Can You Spot What's Wrong With This Pool Safety Poster?

June 28th 2016

Tricia Tongco

Can you spot what's wrong with this American Red Cross poster on pool safety?

According to labels of "cool" and "not cool," a disproportionate number of black, brown and non-white children are depicted as not following the rules at the pool while the only people shown as examples of appropriate pool behavior are white. 

Margaret Sawyer, the former executive director of the Mixteco/Indigena Community Organizing Project and one of the poster's most vocal critics, told KUSA:

"I thought 'It must be really outdated. This can't possibly be a recent poster'...I saw this one and I just kept thinking 'It looks like they're trying to do something here that shows all kids together of all different backgrounds but they're clearly not hitting the mark.'"

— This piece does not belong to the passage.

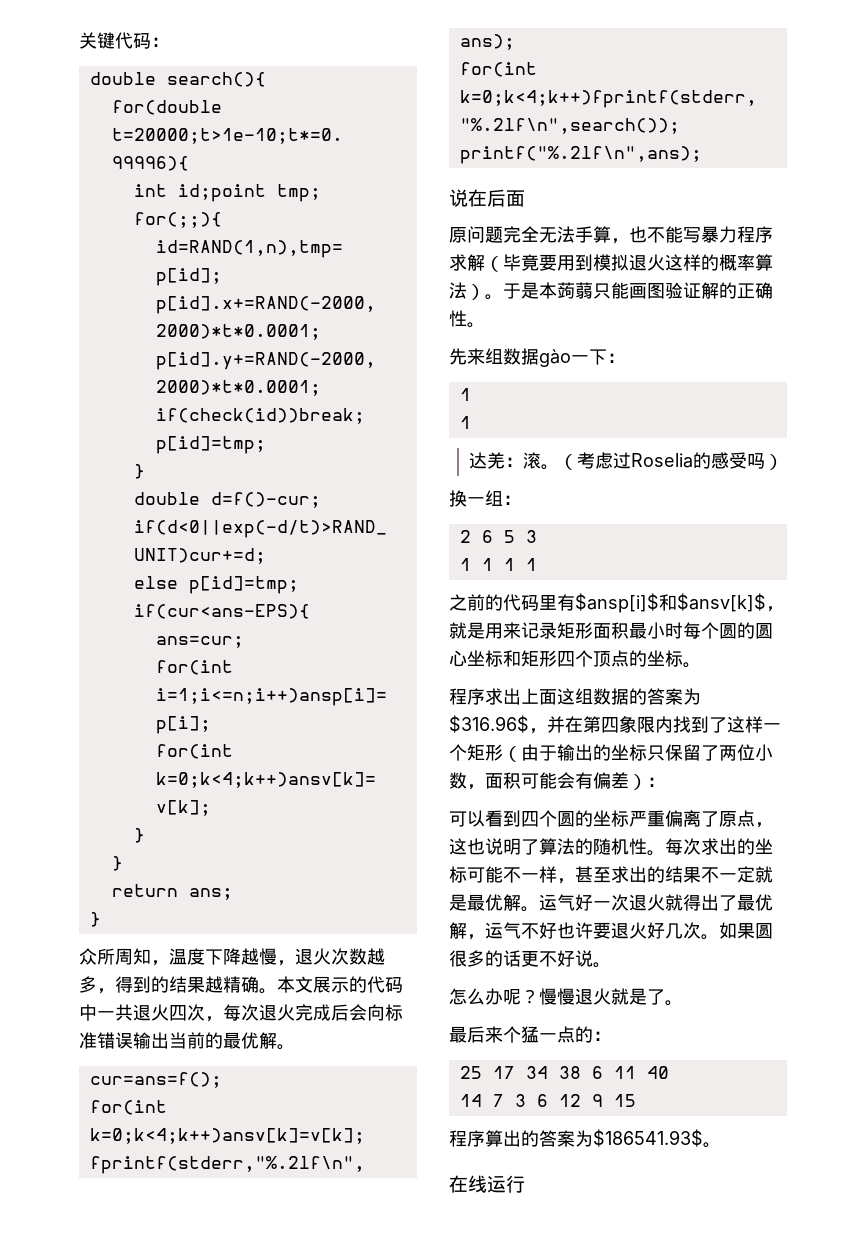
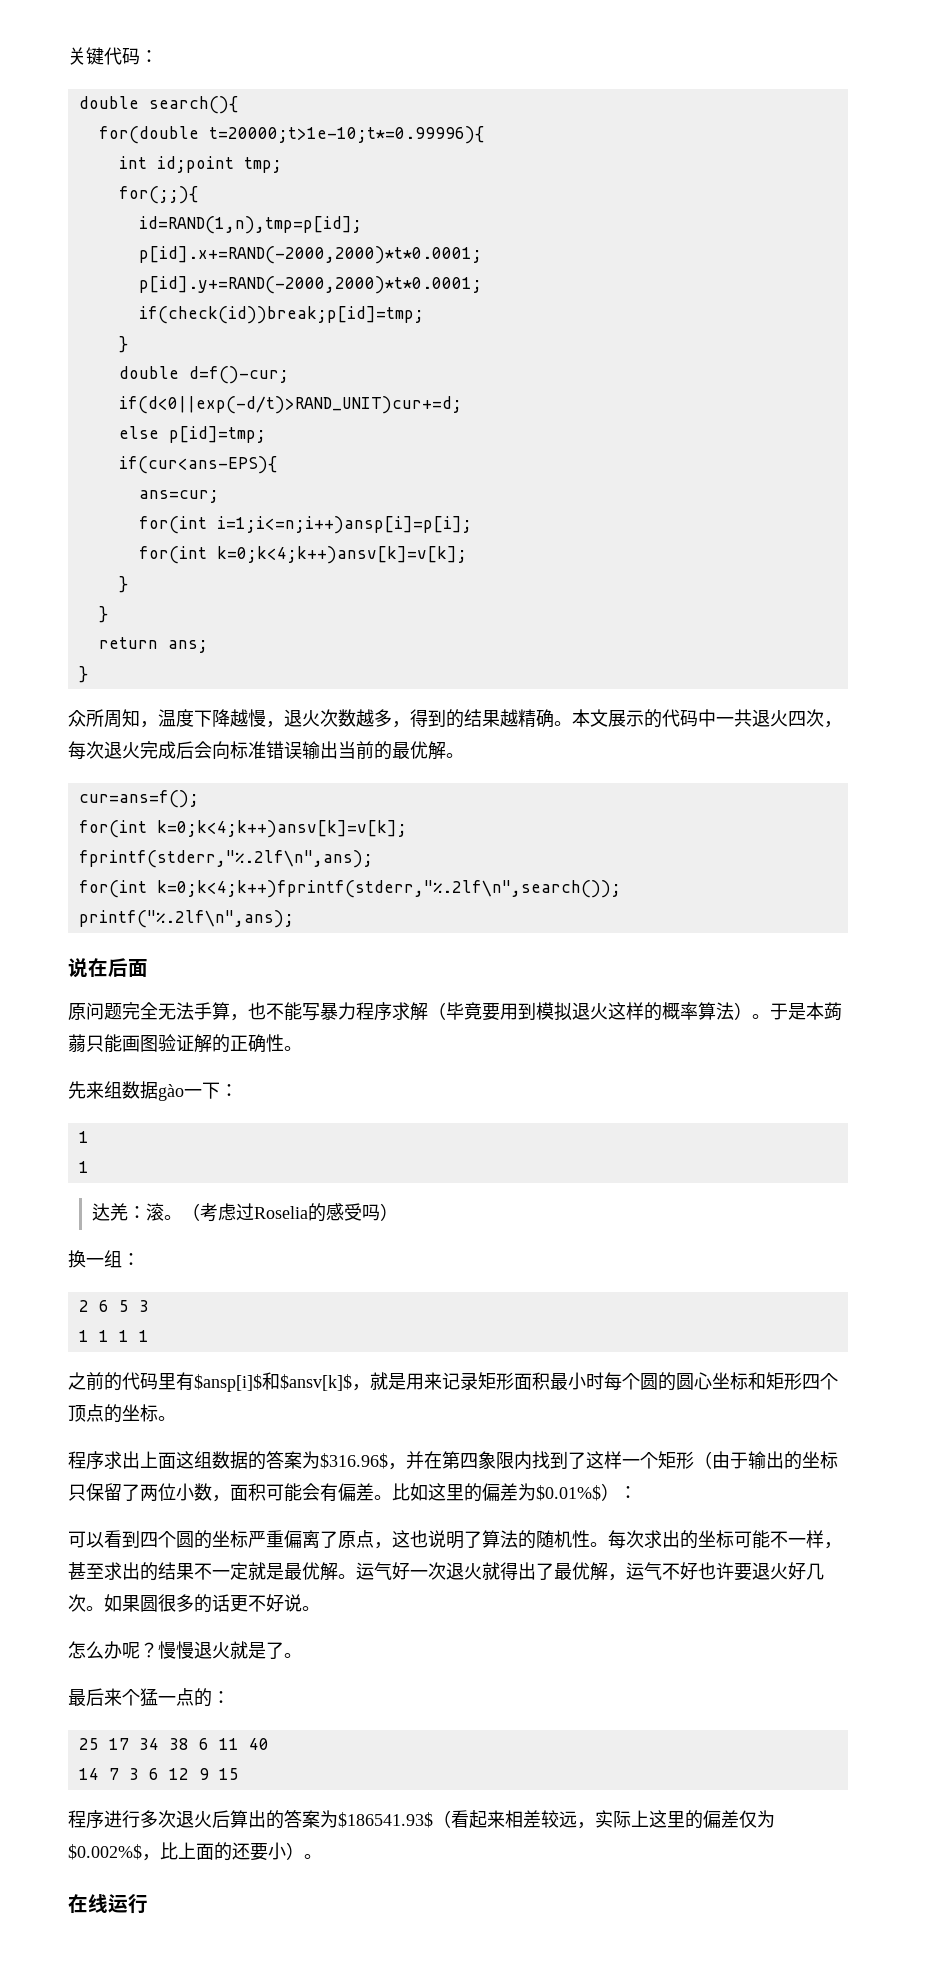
(629, 780) none -> [374,1483,601,1502] 。比如这里的偏差为$0.01%$
(485, 1138) none -> [104,1810,230,1828] 进行多次退火后
(703, 1138) none -> [433,1810,775,1829] [68,1842,304,1861] （看起来相差较远，实际上这里的偏差仅为$0.002%$，比上面的还要小）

On Monday,The American Red Cross apologized for the poster and said that they have ceased distribution of the poster and removed it from its website and mobile app. 

Public pools have been at the center of racial discrimination throughout America's history. 

In June 2015, a video was released of a white police officer in McKinney, Texas breaking up a pool party by pointing his gun at black teens and pinning a black teenage girl to the ground.  

During the same month, after a minor breach of pool rules regarding proper swimming attire, Ohio police pepper sprayed a young black girl, and a 12-year-old girl claimed an officer fractured her jaw and broke her ribs in the altercation.

After the McKinney incident, Jeff Witse, an associate professor of history at the University of Montana and author of the book "Contested Waters: A Social History of Swimming Pool in America," wrote in an essay for the Washington Post:

We do not see this type of behavior in other public spaces such as parks. Why do swimming pools bring out the worst in people?

Part of the answer has to do with the uniqueness of swimming pools as physical spaces. They are visually and socially intimate. Swimmers gaze upon one another’s nearly naked bodies, lie in the sun next to one another, navigate through crowded water and flirt. This type of contact and interaction piques social anxieties and exposes the lack of trust and understanding between people of different social classes...

Swimming with others in a pool means accepting them as part of the same community precisely because the interaction is so intimate and sociable. Conversely, excluding someone or some group from a pool effectively defines them as social others—as excluded from the community.

The racist stereotyping present in the Red Cross poster extend far beyond the space of a public pool – Stanford research has shown that teachers are more likely to label black students as troublemakers.

While the poster has been removed from physical and online spaces, the fact that the poster was even distributed in the first place reveals the unconscious racist bias that people associate with children of color, pool or no pool, and all the dangerous consequences that come with it.